Indian-American physician and author, Abraham Varghese has been awarded with the America’s highest humanities award, National Humanities Medal,by the US President Barack Obama for his contribution in the field of medicine.

Abraham Varghese, a professor of medicine at the Stanford School of Medicine, has authored several acclaimed books including ‘My Own Country’ and ‘Cutting for Stone’.

“The 2015 National Humanities Medal to Abraham Varghese for reminding us that the patient is the center of the medical enterprise,” the citation of the medal read.

“His range of proficiency embodies the diversity of the humanities, from his efforts to emphasise empathy in medicine, to his imaginative renderings of the human drama,” a military aide to the US President said, reading from the citation.

“All of today’s honorees work in an age where the stories we tell and the technologies that we use to tell them are more diverse than ever before, and as diverse as the country that we love,” Obama said on the occasion.

The National Humanities Medal,”honours individuals or groups whose work has deepened the nation’s understanding of the human experience, broadened citizens’ engagement with history, literature, languages, philosophy, and other humanities subjects”.

“I felt strongly then and now that what I was writing about, and my interest in the human experience of being ill or caring for the ill, was as much a part of medicine as knowledge of the function of the pancreas, for example,” Varghese, also a vice chair of Stanford’s Department of Medicine, said after receiving the medal.

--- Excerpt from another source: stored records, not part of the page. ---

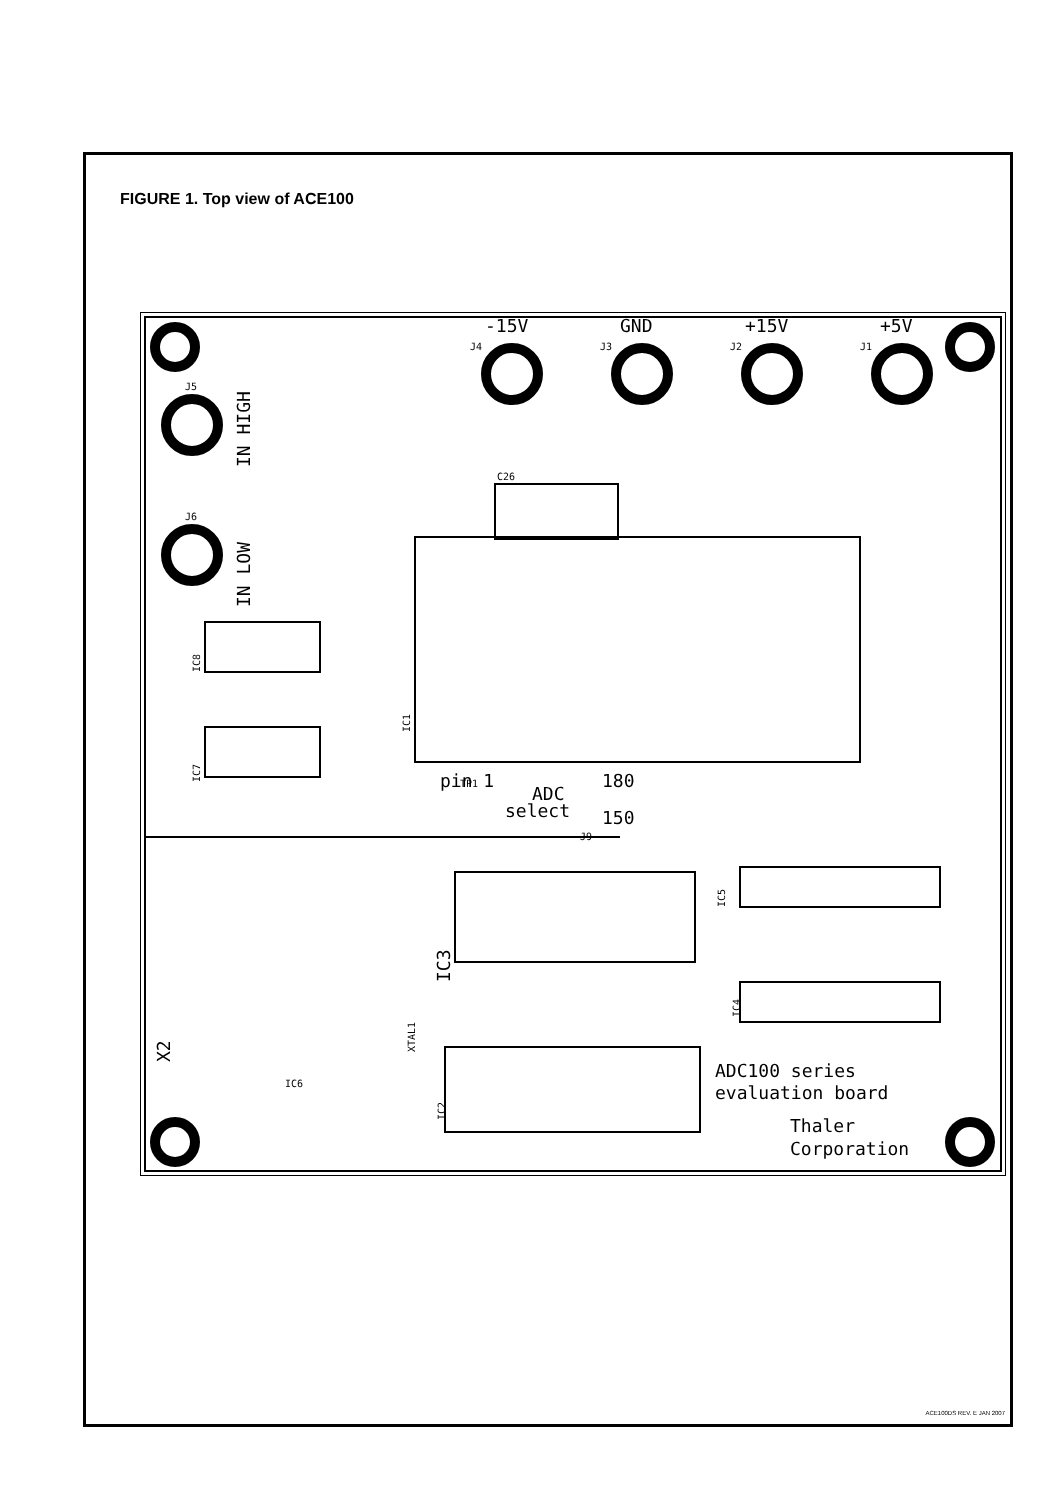FIGURE 1. Top view of ACE100
-15V
GND
+15V
+5V
pin 1
ADC
select
180
150
ADC100 series
evaluation board
Thaler
Corporation
J4
J3
J2
J1
J5
J6
C26
TP1
J9
IC6
IN HIGH
IN LOW
X2
IC3
IC1
IC8
IC7
IC5
IC4
IC2
XTAL1
ACE100DS REV. E JAN 2007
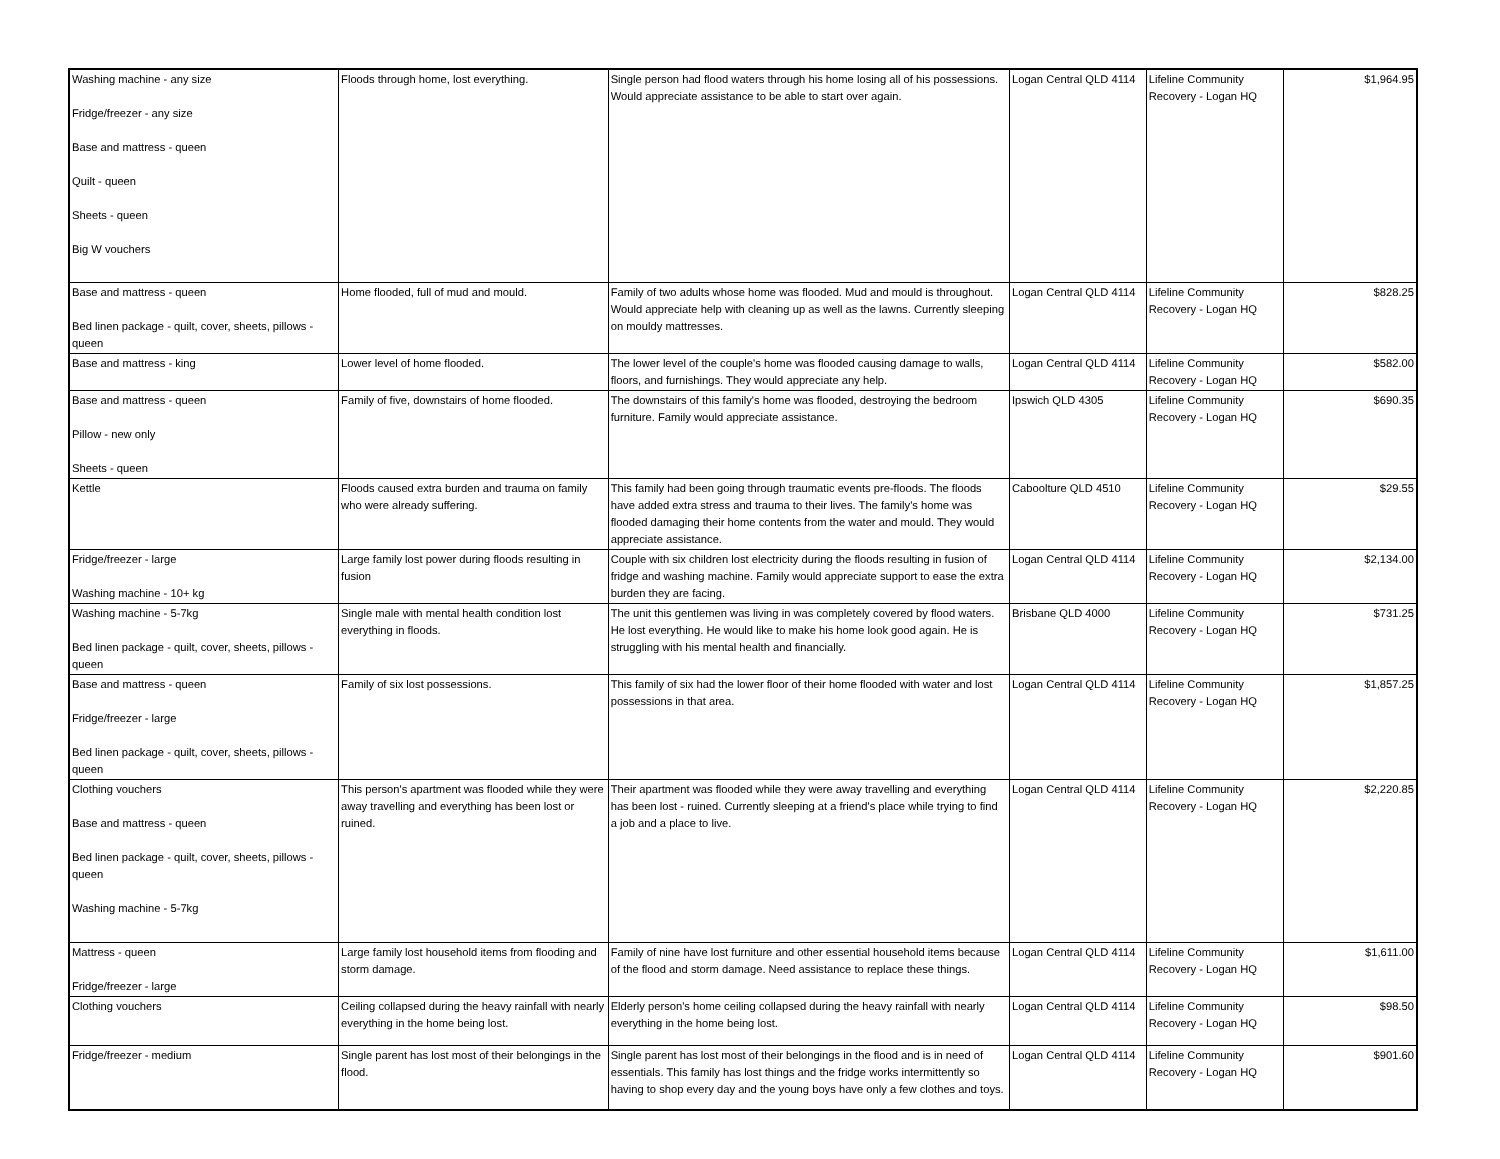| Washing machine - any size Fridge/freezer - any size Base and mattress - queen Quilt - queen Sheets - queen Big W vouchers | Floods through home, lost everything. | Single person had flood waters through his home losing all of his possessions. Would appreciate assistance to be able to start over again. | Logan Central QLD 4114 | Lifeline Community Recovery - Logan HQ | $1,964.95 |
| Base and mattress - queen Bed linen package - quilt, cover, sheets, pillows - queen | Home flooded, full of mud and mould. | Family of two adults whose home was flooded. Mud and mould is throughout. Would appreciate help with cleaning up as well as the lawns. Currently sleeping on mouldy mattresses. | Logan Central QLD 4114 | Lifeline Community Recovery - Logan HQ | $828.25 |
| Base and mattress - king | Lower level of home flooded. | The lower level of the couple's home was flooded causing damage to walls, floors, and furnishings. They would appreciate any help. | Logan Central QLD 4114 | Lifeline Community Recovery - Logan HQ | $582.00 |
| Base and mattress - queen Pillow - new only Sheets - queen | Family of five, downstairs of home flooded. | The downstairs of this family's home was flooded, destroying the bedroom furniture. Family would appreciate assistance. | Ipswich QLD 4305 | Lifeline Community Recovery - Logan HQ | $690.35 |
| Kettle | Floods caused extra burden and trauma on family who were already suffering. | This family had been going through traumatic events pre-floods. The floods have added extra stress and trauma to their lives. The family's home was flooded damaging their home contents from the water and mould. They would appreciate assistance. | Caboolture QLD 4510 | Lifeline Community Recovery - Logan HQ | $29.55 |
| Fridge/freezer - large Washing machine - 10+ kg | Large family lost power during floods resulting in fusion | Couple with six children lost electricity during the floods resulting in fusion of fridge and washing machine. Family would appreciate support to ease the extra burden they are facing. | Logan Central QLD 4114 | Lifeline Community Recovery - Logan HQ | $2,134.00 |
| Washing machine - 5-7kg Bed linen package - quilt, cover, sheets, pillows - queen | Single male with mental health condition lost everything in floods. | The unit this gentlemen was living in was completely covered by flood waters. He lost everything. He would like to make his home look good again. He is struggling with his mental health and financially. | Brisbane QLD 4000 | Lifeline Community Recovery - Logan HQ | $731.25 |
| Base and mattress - queen Fridge/freezer - large Bed linen package - quilt, cover, sheets, pillows - queen | Family of six lost possessions. | This family of six had the lower floor of their home flooded with water and lost possessions in that area. | Logan Central QLD 4114 | Lifeline Community Recovery - Logan HQ | $1,857.25 |
| Clothing vouchers Base and mattress - queen Bed linen package - quilt, cover, sheets, pillows - queen Washing machine - 5-7kg | This person's apartment was flooded while they were away travelling and everything has been lost or ruined. | Their apartment was flooded while they were away travelling and everything has been lost - ruined. Currently sleeping at a friend's place while trying to find a job and a place to live. | Logan Central QLD 4114 | Lifeline Community Recovery - Logan HQ | $2,220.85 |
| Mattress - queen Fridge/freezer - large | Large family lost household items from flooding and storm damage. | Family of nine have lost furniture and other essential household items because of the flood and storm damage. Need assistance to replace these things. | Logan Central QLD 4114 | Lifeline Community Recovery - Logan HQ | $1,611.00 |
| Clothing vouchers | Ceiling collapsed during the heavy rainfall with nearly everything in the home being lost. | Elderly person's home ceiling collapsed during the heavy rainfall with nearly everything in the home being lost. | Logan Central QLD 4114 | Lifeline Community Recovery - Logan HQ | $98.50 |
| Fridge/freezer - medium | Single parent has lost most of their belongings in the flood. | Single parent has lost most of their belongings in the flood and is in need of essentials. This family has lost things and the fridge works intermittently so having to shop every day and the young boys have only a few clothes and toys. | Logan Central QLD 4114 | Lifeline Community Recovery - Logan HQ | $901.60 |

Abraham Varghese was born in Addis Ababa in 1955. Varghese’s parents were recruited by Emperor Haile Selassie to teach in Ethiopia. He grew up near the capital and began his medical training. Varghese briefly joined his parents, who had then moved to the United States because of the war, working as an orderly in a hospital before completing his medical education in India at the Madras Medical College.

After graduation, he left India for a medical residency in the US and found only the less popular hospitals and communities open to him, an experience he described in one of his early New Yorker articles, The Cowpath to America.